There are some strategies to take in to consideration when it comes to the refinance of your mortgage:
There are many factors that will determine when is the right time to refinance. Changes in the interest rates, changes in your tax bracket, your over all debt structure, equity in your property, employment status, family planning, are some of the examples that come in to play. Our professionals will help you implement viable refinance strategies to conserve your equity, build greater wealth, and achieve your short term or long term financial goals. Through our annual equity review, our mortgage planners will educate you on your changes in debt, equity, and provide you with recommendations as needed.
If you are getting cash out of your home equity vs. simply paying off the current balance, you may loose the interest tax deduction on cash out funds. The amount you could deduct is tide into the acquisition loan amount & your AMT (Alternative Minimum Tax). Our Mortgage Planner’s can help you structure your refinancing transaction, along with consultation with your CPA to give you the best overall financial impact for your individual circumstances.

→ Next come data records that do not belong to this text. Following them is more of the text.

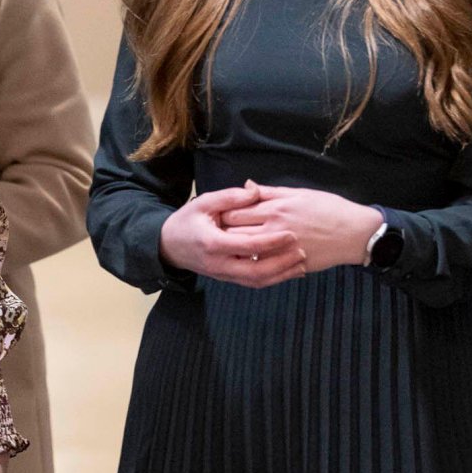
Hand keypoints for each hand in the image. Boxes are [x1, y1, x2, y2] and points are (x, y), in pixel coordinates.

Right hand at [160, 184, 306, 286]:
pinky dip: (273, 279)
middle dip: (282, 263)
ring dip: (281, 275)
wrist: (168, 246)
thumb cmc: (187, 221)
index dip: (272, 241)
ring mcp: (223, 274)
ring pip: (256, 281)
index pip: (248, 245)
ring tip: (302, 265)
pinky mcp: (227, 278)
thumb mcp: (204, 202)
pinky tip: (288, 271)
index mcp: (213, 243)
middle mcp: (219, 264)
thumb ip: (230, 197)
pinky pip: (253, 282)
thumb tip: (254, 190)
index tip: (292, 234)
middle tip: (303, 252)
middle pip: (256, 271)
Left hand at [220, 182, 381, 273]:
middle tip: (217, 234)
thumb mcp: (298, 193)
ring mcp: (280, 250)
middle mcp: (274, 229)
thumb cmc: (328, 208)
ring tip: (228, 248)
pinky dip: (251, 264)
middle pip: (235, 233)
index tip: (218, 217)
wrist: (354, 233)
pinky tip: (248, 261)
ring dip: (234, 251)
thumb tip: (246, 186)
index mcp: (275, 208)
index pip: (235, 212)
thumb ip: (269, 192)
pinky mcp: (288, 264)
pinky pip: (262, 267)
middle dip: (223, 234)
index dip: (223, 215)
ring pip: (245, 253)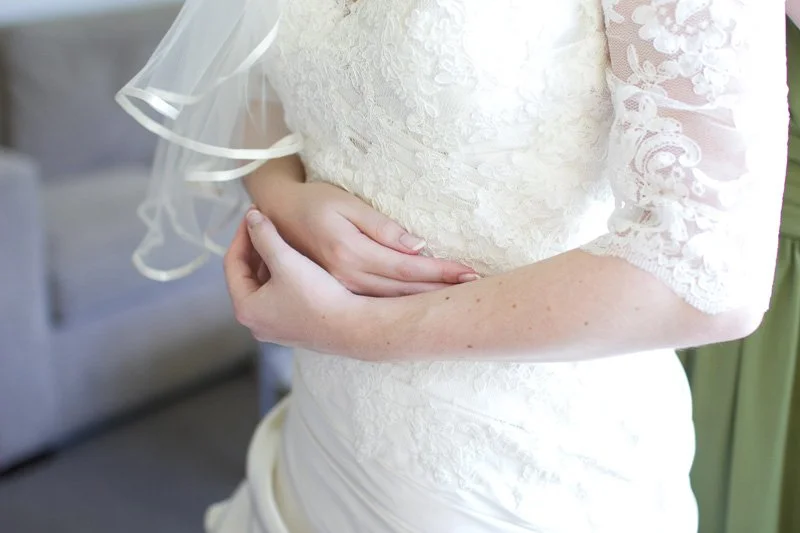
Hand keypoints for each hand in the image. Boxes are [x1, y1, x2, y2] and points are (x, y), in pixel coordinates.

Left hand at [225, 209, 365, 352]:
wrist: (352, 327)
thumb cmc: (318, 297)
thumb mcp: (286, 260)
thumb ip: (264, 236)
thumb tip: (251, 217)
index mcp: (246, 308)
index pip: (232, 264)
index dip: (242, 236)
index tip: (252, 216)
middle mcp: (256, 323)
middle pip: (247, 276)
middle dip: (256, 249)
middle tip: (266, 226)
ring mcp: (275, 328)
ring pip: (265, 287)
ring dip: (270, 262)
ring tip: (282, 240)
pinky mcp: (294, 329)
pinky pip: (280, 297)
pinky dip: (283, 277)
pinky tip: (298, 263)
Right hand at [261, 180, 477, 296]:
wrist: (276, 215)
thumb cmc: (313, 202)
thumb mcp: (345, 204)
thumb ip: (381, 226)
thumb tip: (417, 245)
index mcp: (351, 253)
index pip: (408, 267)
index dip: (440, 271)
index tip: (470, 274)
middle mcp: (348, 277)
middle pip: (405, 290)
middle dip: (441, 290)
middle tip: (477, 290)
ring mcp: (343, 288)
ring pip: (393, 301)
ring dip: (426, 301)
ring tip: (457, 300)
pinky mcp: (340, 291)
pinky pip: (378, 303)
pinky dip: (404, 305)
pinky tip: (422, 305)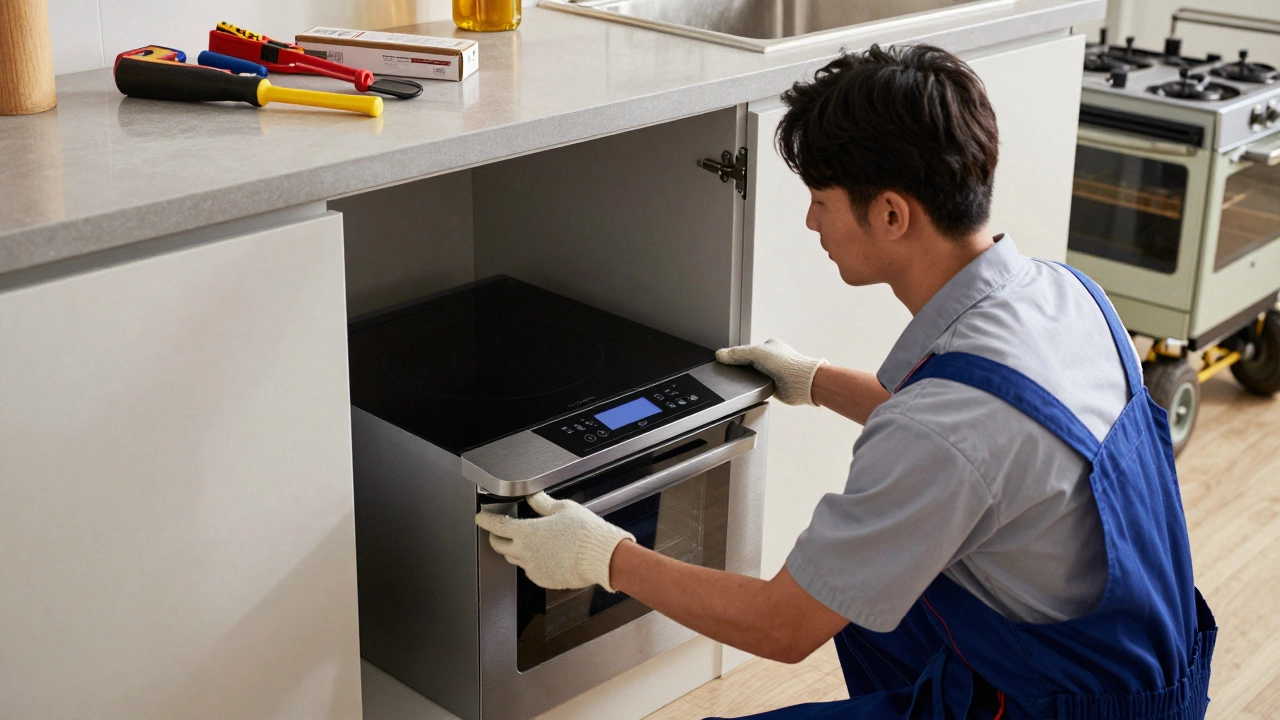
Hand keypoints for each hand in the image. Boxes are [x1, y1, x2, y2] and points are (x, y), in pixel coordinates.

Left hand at [475, 492, 634, 591]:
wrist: (600, 557)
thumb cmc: (584, 532)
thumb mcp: (563, 509)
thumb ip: (543, 503)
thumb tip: (533, 495)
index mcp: (526, 532)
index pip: (496, 526)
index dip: (485, 520)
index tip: (481, 517)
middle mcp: (525, 552)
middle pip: (499, 546)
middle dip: (496, 537)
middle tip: (500, 530)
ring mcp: (533, 568)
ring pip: (514, 558)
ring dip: (515, 549)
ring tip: (526, 541)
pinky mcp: (543, 579)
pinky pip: (530, 570)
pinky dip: (531, 562)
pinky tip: (543, 555)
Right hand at [716, 338, 826, 405]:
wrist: (801, 382)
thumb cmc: (787, 364)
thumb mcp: (756, 353)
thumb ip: (737, 354)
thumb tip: (720, 354)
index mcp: (769, 346)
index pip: (747, 349)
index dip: (736, 355)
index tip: (725, 360)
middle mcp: (773, 358)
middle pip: (749, 363)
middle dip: (742, 368)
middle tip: (733, 372)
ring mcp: (774, 373)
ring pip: (754, 376)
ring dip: (749, 379)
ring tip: (744, 381)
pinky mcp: (775, 386)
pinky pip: (759, 386)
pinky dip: (755, 388)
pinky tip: (753, 388)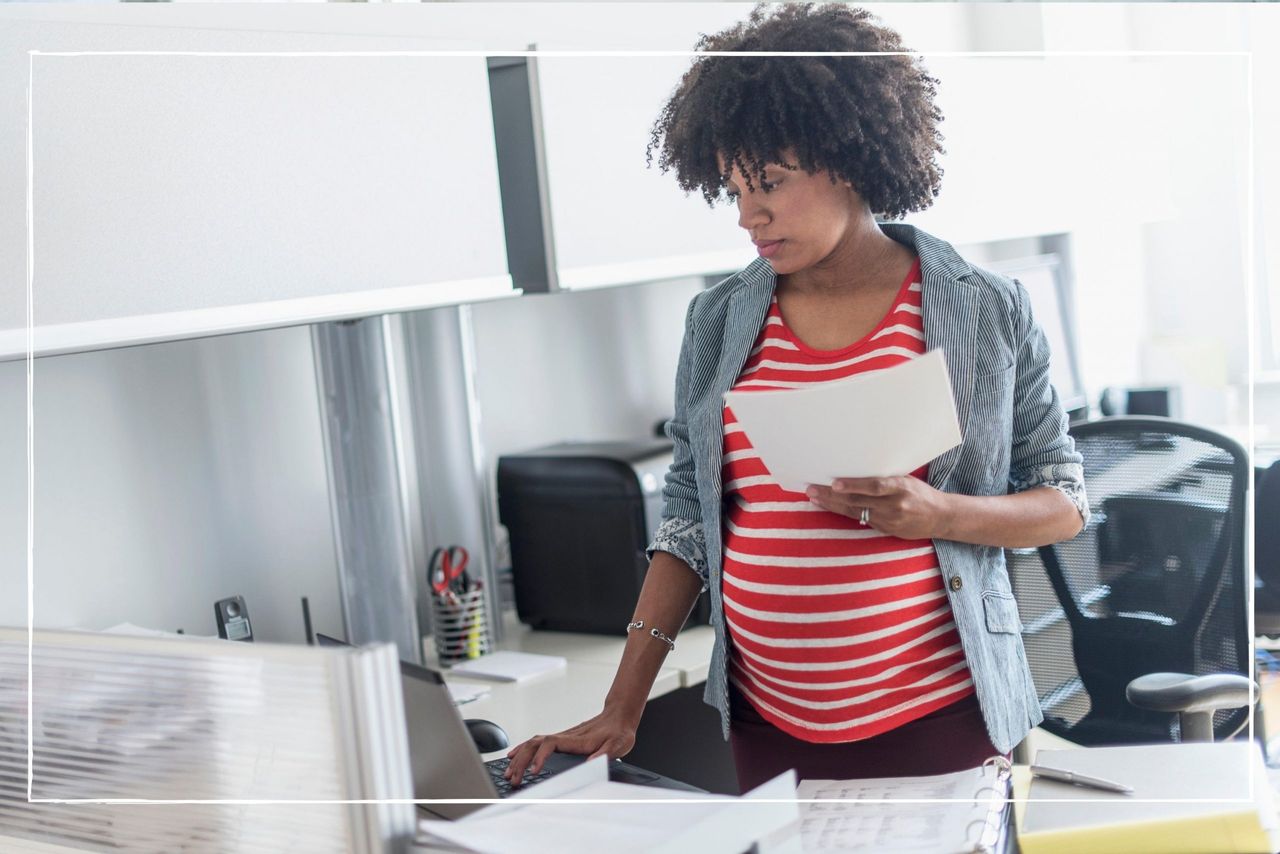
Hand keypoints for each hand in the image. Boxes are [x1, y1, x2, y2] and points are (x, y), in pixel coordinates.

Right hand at [502, 709, 636, 786]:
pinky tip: (515, 757)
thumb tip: (592, 762)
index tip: (534, 771)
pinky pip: (536, 743)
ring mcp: (562, 737)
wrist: (618, 716)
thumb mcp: (618, 744)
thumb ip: (606, 753)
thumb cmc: (618, 731)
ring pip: (533, 743)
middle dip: (521, 761)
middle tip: (513, 778)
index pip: (550, 744)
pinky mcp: (561, 739)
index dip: (539, 756)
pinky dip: (523, 750)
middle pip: (534, 744)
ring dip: (519, 757)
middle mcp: (565, 736)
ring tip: (509, 772)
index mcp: (576, 740)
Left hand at [805, 476, 953, 539]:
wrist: (940, 516)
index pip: (874, 486)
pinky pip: (860, 519)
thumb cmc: (920, 492)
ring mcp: (889, 519)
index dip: (853, 486)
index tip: (834, 483)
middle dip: (832, 495)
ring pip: (855, 511)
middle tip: (811, 488)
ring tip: (814, 497)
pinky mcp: (886, 529)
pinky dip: (843, 512)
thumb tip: (854, 468)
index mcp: (901, 487)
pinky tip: (829, 506)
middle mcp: (895, 505)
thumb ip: (884, 478)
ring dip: (832, 504)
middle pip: (858, 500)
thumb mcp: (906, 479)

You may be able to get a better mortgage rate & more favorable loan terms by restructuring some of your credit card balances, auto loans, etc. Our mortgage planners can help you correct errors on your credit report & determine which balances to restructure or pay off, in order to improve your credit score.
With the cost of refinancing lower now than in the past, you might qualify for low or zero cost transactions. Often times there are programs available that would offer you such transactions.
It is far better to have a Mortgage Planner who can help you implement the best strategy with competitive interest rates than for you to shop for the lowest rates with the wrong strategy.